Some examples of master’s level classes in the behavioral sciences:
Measurement and assessment
Practice using psychometric instruments to measure cognitive abilities, job aptitude, personality, and other characteristics.
Learn how managers can apply principles of sociology and psychology to help teams meet their goals.
Gain an understanding of social scientists’ obligations to research subjects, the public, and the academic community.
Study factors that promote human achievement, resilience, and strength.
Master’s students in research-based programs also complete an independent research project and thesis in their area of interest.
6–7 years beyond the bachelor's level
Behavioral scientists who hold a Doctor of Philosophy (PhD) generally have the widest career opportunities. A doctorate is also essential if you plan to conduct behavioral science research or teach at the college level.
Your doctoral major will depend on many factors, including your educational history, research interests, and career goals. Candidates generally use their PhD program to specialize in an area of their discipline (for example, a psychology major might pursue a doctorate in social psychology).
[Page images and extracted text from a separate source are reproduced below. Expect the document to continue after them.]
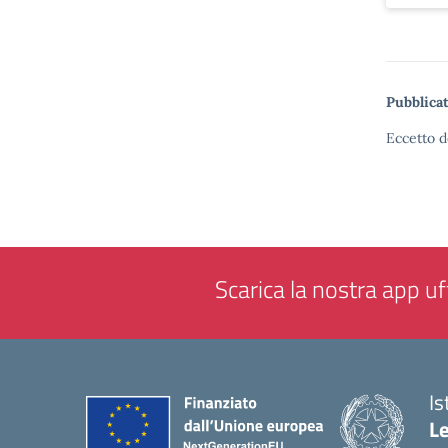
Pubblicat
Eccetto d
Scarica la nostra app uff
Is
L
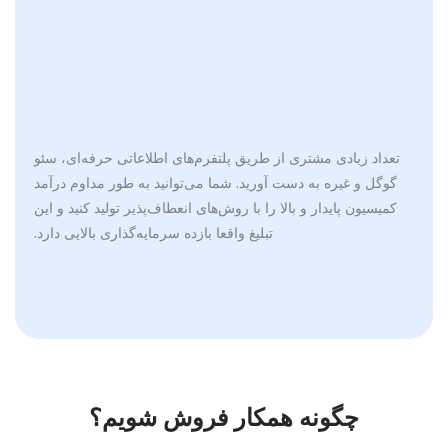
تعداد زیادی مشتری از طریق پلتفرم‌های اطلاعاتی حرفه‌ای، سئو
گوگل و غیره به دست آورید. شما می‌توانید به طور مداوم درآمد
کمیسیون پایدار و بالا را با روش‌های انعطاف‌پذیر تولید کنید و این
تبلیغ واقعا بازده سرمایه‌گذاری بالایی دارد.
چگونه همکار فروش شویم؟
Doctoral programs in the behavioral sciences are mostly found at larger research universities. While it’s sometimes possible to complete much of your doctoral coursework online, you’ll almost certainly have a richer experience and make better connections in a traditional, face-to-face program. The PhD is the capstone of your education, so try to get the most out of it!
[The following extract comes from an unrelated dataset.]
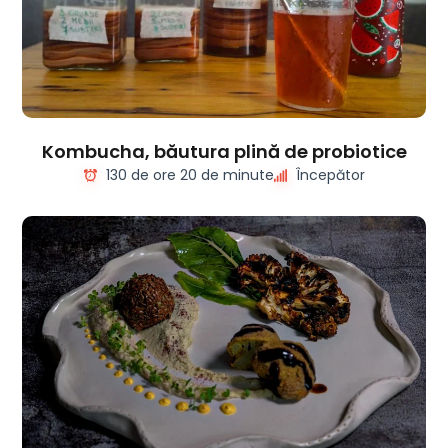
Kombucha, băutura plină de probiotice
130 de ore 20 de minute
Începător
A few things to look for when choosing a doctoral program:
- Faculty research interests and projects
- Research facilities
- Career track record for alumni (what percentage go on to academic, government, and private sector careers)
Behavioral science doctoral students typically begin their program with a few years of coursework in subjects like:
Gain the skills you need to teach behavioral science courses to undergraduates.
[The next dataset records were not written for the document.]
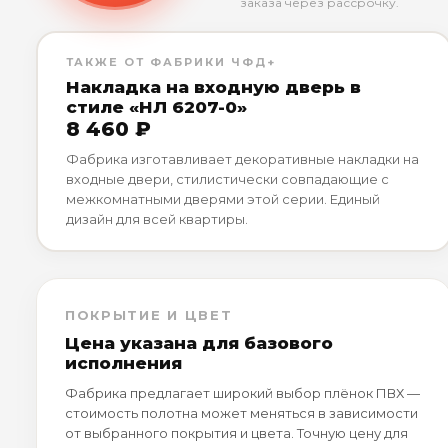
заказа через рассрочку.
ТАКЖЕ ОТ ФАБРИКИ ЧФД+
Накладка на входную дверь в
стиле «НЛ 6207-0»
8 460 ₽
Фабрика изготавливает декоративные накладки на
входные двери, стилистически совпадающие с
межкомнатными дверями этой серии. Единый
дизайн для всей квартиры.
ПОКРЫТИЕ И ЦВЕТ
Цена указана для базового
исполнения
Фабрика предлагает широкий выбор плёнок ПВХ —
стоимость полотна может меняться в зависимости
от выбранного покрытия и цвета. Точную цену для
Practice using a variety of technologies to gather data on the human nervous system.
Apply principles of human cognition to improve users’ experience with technology.
Learning and memory
Study how the brain forms short and long-term memories and accesses stored information.
In the first year or two, doctoral candidates gradually shift away from the classroom to become full-time teachers and researchers. Every PhD doctoral candidate works with faculty to design and complete an original research project and write a dissertation.
After completing a doctorate, many PhDs spend 1–2 years completing an internship or post-doctoral program.
Keys to Success as a Behavioral Scientist
Necessary Skills and Qualities
Analytics and organizational skills
Successful behavioral scientists will have strong analytical and organizational skills. The ability to create datasets in Excel, analyze data in SPSS, and write formal research reports in Microsoft Word or PowerPoint is essential. The average behavioral scientist must maintain large databases of participant information and should be able to do so with a formalized, reliable organizational system. Maintaining client confidentiality and data anonymity is also a key.
Interpersonal and communication skills
For those who work with either individual clients or groups of people, good interpersonal skills are also important, particularly when working to change an individual’s behavior. An effective counselor should be nonjudgmental, emotionally warm, and compassionate, but should also be assertive and authoritative, with strong leadership abilities.
Behavioral scientists who hold a doctoral degree in psychology can pursue board certification through the American Board of Professional Psychology in the following specialties:
- Behavioral and cognitive psychology
- Clinical child and adolescent psychology
- Clinical health psychology
- Clinical neuropsychology
- Clinical psychology
- Counseling psychology
- Couple and family psychology
- Forensic psychology
- Group psychology
- Organizational and business consulting psychology
- Police and public safety psychology
- Rehabilitation psychology
- School psychology
To become board certified, candidates must meet the education and experience requirements of their specialty.